When we feel emotional pain or stress and crave relief, or we want to feel fulfilled in some way we use substances and behaviours to get that short term distraction or relief. We can use substances like alcohol, drugs, smoking, caffeine, sugar and stimulants; We can display compulsive behaviour like nail biting, picking and self-harm. We can binge on TV, video games and endlessly scroll social media. We binge or restrict food in disordered eating. We can disassociate, withdraw and isolate through working excessively, sleeping excessively or not socialising. We can have rage/violent/manipulative/blaming/angry outbursts. We can spend beyond our means and/or shop to accumulate things we don’t need. We can gamble. We can become obsessed with the accumulation of money, power or control. We can become fixated on external validation and attention, compulsive sex and promiscuity or even sympathy from others. We can become obsessed with particular body parts, our body image and wanting to change ourselves externally through cosmetic procedures. There is often negative consequences to these behaviours and actions. We experience guilt and shame about the choices we have made creating more emotional pain, so we continue to repeat the cycle over and over. What we seek from outside of us is available inside of us already. A lack of self-worth, that’s the hole, the void, the gap. When we do not have self-worth (the feelings of being worthy of love) we have a void.

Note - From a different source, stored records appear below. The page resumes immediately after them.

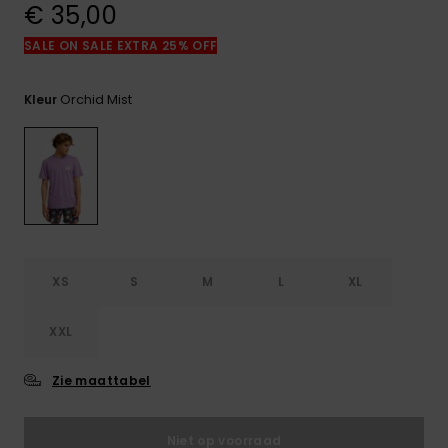
€ 35,00
FAQ
bekijken
SALE ON SALE EXTRA 25% OFF
Orchid Mist
Kleur
XS
S
M
L
XL
XXL
Zie maattabel
Niet op voorraad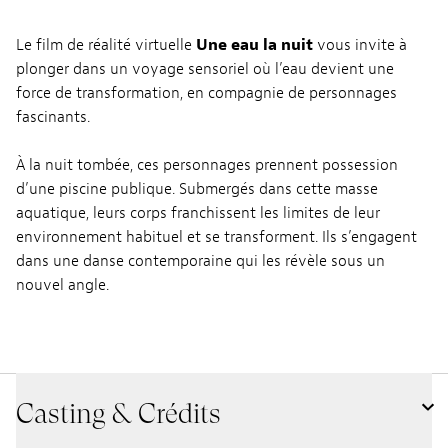
Le film de réalité virtuelle
Une eau la nuit
vous invite à
plonger dans un voyage sensoriel où l’eau devient une
force de transformation, en compagnie de personnages
fascinants.
À la nuit tombée, ces personnages prennent possession
d’une piscine publique. Submergés dans cette masse
aquatique, leurs corps franchissent les limites de leur
environnement habituel et se transforment. Ils s’engagent
dans une danse contemporaine qui les révèle sous un
nouvel angle.
Casting & Crédits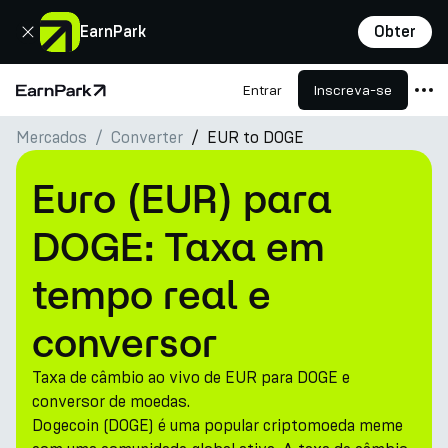
Fechar
EarnPark
Obter
Entrar
Inscreva-se
Página Inicial
Mercados
Converter
EUR to DOGE
Produtos
Mercados
Euro (EUR) para
Calculadoras
DOGE: Taxa em
PARK Token
tempo real e
Recursos
conversor
Empresa
Taxa de câmbio ao vivo de EUR para DOGE e
conversor de moedas.
Dogecoin (DOGE) é uma popular criptomoeda meme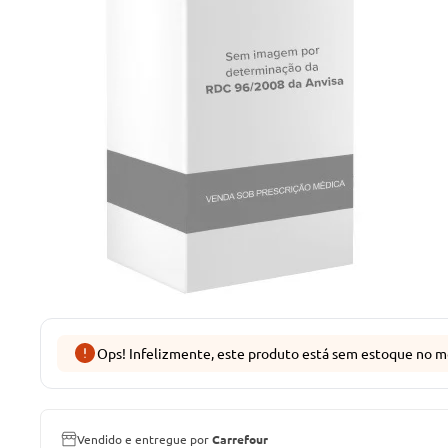
Ops! Infelizmente, este produto está sem estoque no m
Vendido e entregue por
Carrefour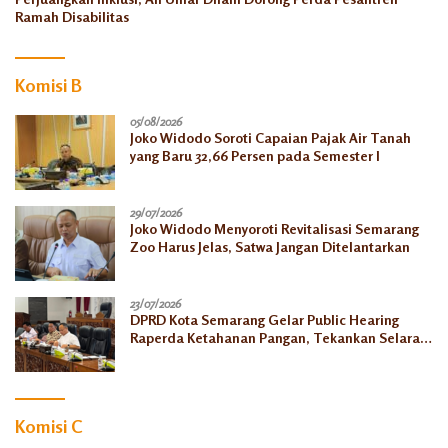
Ramah Disabilitas
Komisi B
05/08/2026
Joko Widodo Soroti Capaian Pajak Air Tanah
yang Baru 32,66 Persen pada Semester I
29/07/2026
Joko Widodo Menyoroti Revitalisasi Semarang
Zoo Harus Jelas, Satwa Jangan Ditelantarkan
23/07/2026
DPRD Kota Semarang Gelar Public Hearing
Raperda Ketahanan Pangan, Tekankan Selaras
dengan Pusat
Komisi C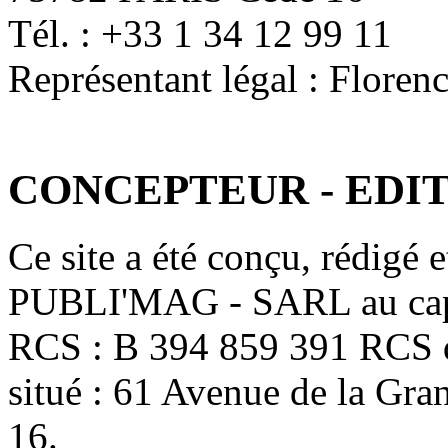
Tél. : +33 1 34 12 99 11
Représentant légal : Flor
CONCEPTEUR - EDI
Ce site a été conçu, rédigé et
PUBLI'MAG - SARL au capi
RCS : B 394 859 391 RCS de 
situé : 61 Avenue de la G
16.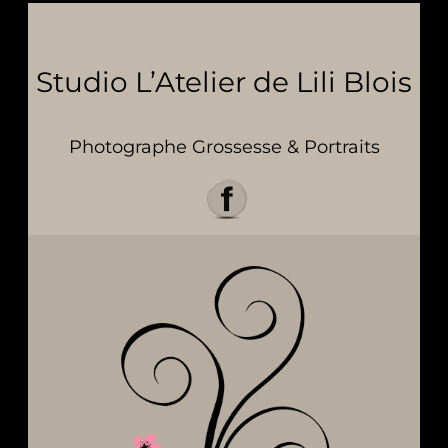
Studio L’Atelier de Lili Blois
Photographe Grossesse & Portraits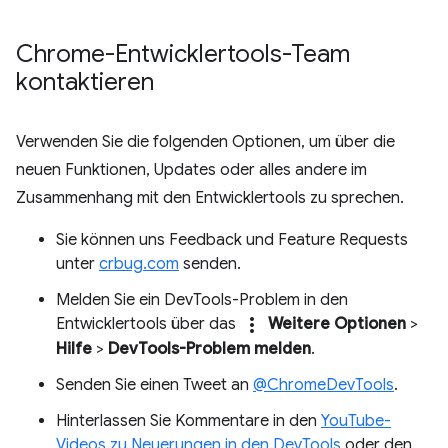
Chrome-Entwicklertools-Team
kontaktieren
Verwenden Sie die folgenden Optionen, um über die
neuen Funktionen, Updates oder alles andere im
Zusammenhang mit den Entwicklertools zu sprechen.
Sie können uns Feedback und Feature Requests
unter
crbug.com
senden.
Melden Sie ein DevTools-Problem in den
more_vert
Entwicklertools über das
Weitere Optionen
>
Hilfe
>
DevTools-Problem melden
.
Senden Sie einen Tweet an
@ChromeDevTools
.
Hinterlassen Sie Kommentare in den
YouTube-
Videos zu Neuerungen in den DevTools
oder den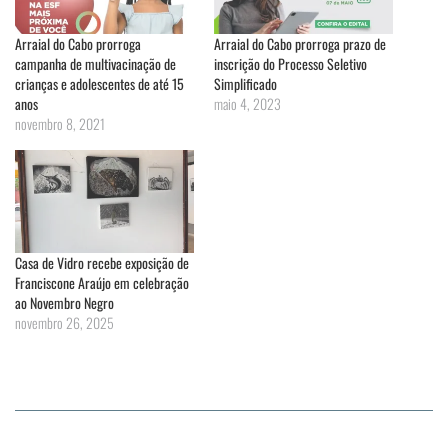
Arraial do Cabo prorroga
Arraial do Cabo prorroga prazo de
campanha de multivacinação de
inscrição do Processo Seletivo
crianças e adolescentes de até 15
Simplificado
anos
maio 4, 2023
novembro 8, 2021
Casa de Vidro recebe exposição de
Franciscone Araújo em celebração
ao Novembro Negro
novembro 26, 2025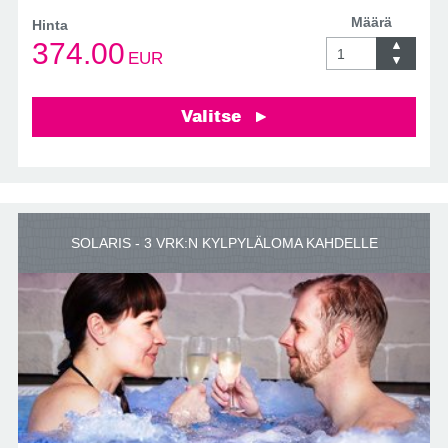
Määrä
Hinta
374.00
EUR
Valitse
SOLARIS - 3 VRK:N KYLPYLÄLOMA KAHDELLE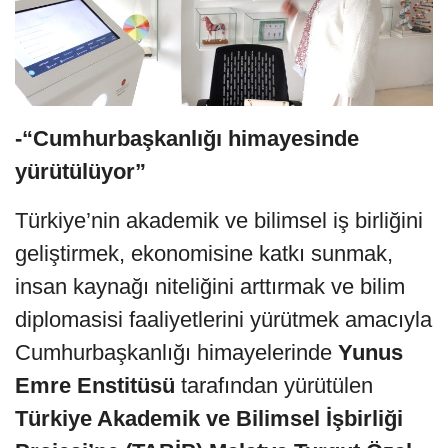
-“Cumhurbaşkanlığı himayesinde
yürütülüyor”
Türkiye’nin akademik ve bilimsel iş birliğini
geliştirmek, ekonomisine katkı sunmak,
insan kaynağı niteliğini arttırmak ve bilim
diplomasisi faaliyetlerini yürütmek amacıyla
Cumhurbaşkanlığı himayelerinde
Yunus
Emre Enstitüsü
tarafından yürütülen
Türkiye Akademik ve Bilimsel İşbirliği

We struggle because we have not had our needs met, we are emotionally unfulfilled. What you seek from outside of you is available inside of you, already. Finding who we are, accepting and healing is the way to fill the void. Not through food, sex, money, alcohol, drugs or shopping. When we supress a feeling it doesn’t go away, it just gets buried and will have to be dealt with later through feeling it, or it can manifest in other damaging ways. It can create other emotions like additional stress, anxiety or insomnia. Stress and all of the other feelings we avoid, numb and supress are natural and common for all of us, they are part of the human experience. We can learn new healthy strategies to manage stress, we can learn to feel feelings, experience emotions and thrive for it.
We can liberate ourselves from these patterns, habits and addictions. Sometimes we can do it alone, many times we cannot. We can see a doctor, get a therapist, seek help and find support. The opposite of addiction is connection. Connection is needed when we are seeking belonging, understanding, safety, nurturing or love.
We can acknowledge what we do, accept that’s what we do and have done, forgive ourselves, release the guilt and the shame about it, then we can change and we start to grow. We can look to cope in healthier ways. We can cultivate self-worth, practise self-care, manage stress, feel our feelings (no matter how uncomfortable they may seem), learn new things, develop our mental skills, these are all self-care principles we can put into practice. If we have the strong motivation to do something unhealthy, we have the capability to have a strong motivation not to.
We can choose some different options instead of sleeping in, we can get up early and start a routine. Instead of eating convenience we can eat for nutrition. Instead of a TV binge, we can find a podcast and walk. Instead of playing games we can read. Instead of partying we can progress. Instead of spending we can save. If in doubt as to what to do, we can always go for a walk. We can learn to manage and help prevent the experience of stress through self-care. We can fill our voids on our journey to self-worth with knowledge and achievement no matter how small. Achievement is fulfilment. Healthy coping mechanisms fulfil as well as soothe us. Learning, healthy choices, pushing ourselves, goal achievement, creating something or anything, developing ourselves, they can all be used to help us move away from what we have always done. We can change, we can learn, we can grow. We don’t have to live like this anymore, we can feel better, get better and be better.